The main characters in this miniature drama-documentary are Americans. The unspoken message, unsubtly applied, appears to be that it’s the Yanks who are to blame. An overweight and badly-dressed couple, housewife Janie and her truck-driver husband, John, are shown trying to adapt as prices escalate from $85 to $160 dollars a barrel, and a society based on cheap oil comes under stress. First there are queues at petrol stations and then outright shortages. Food prices rise. John loses his job. With the SUV unaffordable, the couple eventually have to resort to wheeling their groceries home in a shopping trolley.
…Support for this geological pessimism is not widespread. Industry consultant and author of “The Prize”, Daniel Yergin is dismissive: “This is the fifth time we’ve run out of oil since the 1880s”. Vaclav Smil, an energy historian, points out that “peak oil” forecasters have a long history of unsuccessful forecasts. In 1979 both BP and the CIA pointed to 1985 as the turning point and in 1990, the UN suggested the coming decade would see the peaking of global oil production.
Even though they might have every incentive to set off a panicked scramble among their customers, major oil companies are similarly sceptical. Two oilmen, David Frowd of Shell and Harry Longwell of ExxonMobil, recently travelled to an Irish peak oil conference to rubbish the theory.
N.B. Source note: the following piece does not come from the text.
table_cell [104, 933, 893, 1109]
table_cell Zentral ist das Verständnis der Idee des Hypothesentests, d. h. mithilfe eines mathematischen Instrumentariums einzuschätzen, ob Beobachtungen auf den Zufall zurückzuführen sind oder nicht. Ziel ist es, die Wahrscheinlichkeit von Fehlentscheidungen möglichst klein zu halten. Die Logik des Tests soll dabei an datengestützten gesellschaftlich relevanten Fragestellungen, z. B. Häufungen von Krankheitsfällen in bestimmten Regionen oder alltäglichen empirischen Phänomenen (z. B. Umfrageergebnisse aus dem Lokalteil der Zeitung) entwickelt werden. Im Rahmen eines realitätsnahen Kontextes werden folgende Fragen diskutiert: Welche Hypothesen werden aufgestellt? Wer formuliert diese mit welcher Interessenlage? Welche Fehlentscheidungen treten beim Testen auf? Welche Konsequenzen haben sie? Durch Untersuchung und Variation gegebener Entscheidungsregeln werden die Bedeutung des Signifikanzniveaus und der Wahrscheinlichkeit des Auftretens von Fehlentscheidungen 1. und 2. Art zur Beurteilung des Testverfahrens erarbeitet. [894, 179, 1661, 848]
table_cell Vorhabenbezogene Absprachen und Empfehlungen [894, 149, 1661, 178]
The multilateral agencies are similarly unimpressed. The International Energy Agency is content that supplies are adequate, particularly from “unconventional” oil sources such as those in Canada and Venezuela. The European Commission’s study on energy supply and security in January 2004 also took the optimistic view. The UN Intergovernmental Panel on Climate Change, which provides the scientific foundation for the Kyoto Protocol, also comes under attack from peak oil activists for its estimates of energy reserves.
Peter Nolan is energy and environment director of Irish think-tank the Freedom Institute
(3 June 2006)
To summarize: “Daniel Yergin…. tar sands… IEA … unconventional oil sources … freedom … market-based solutions.”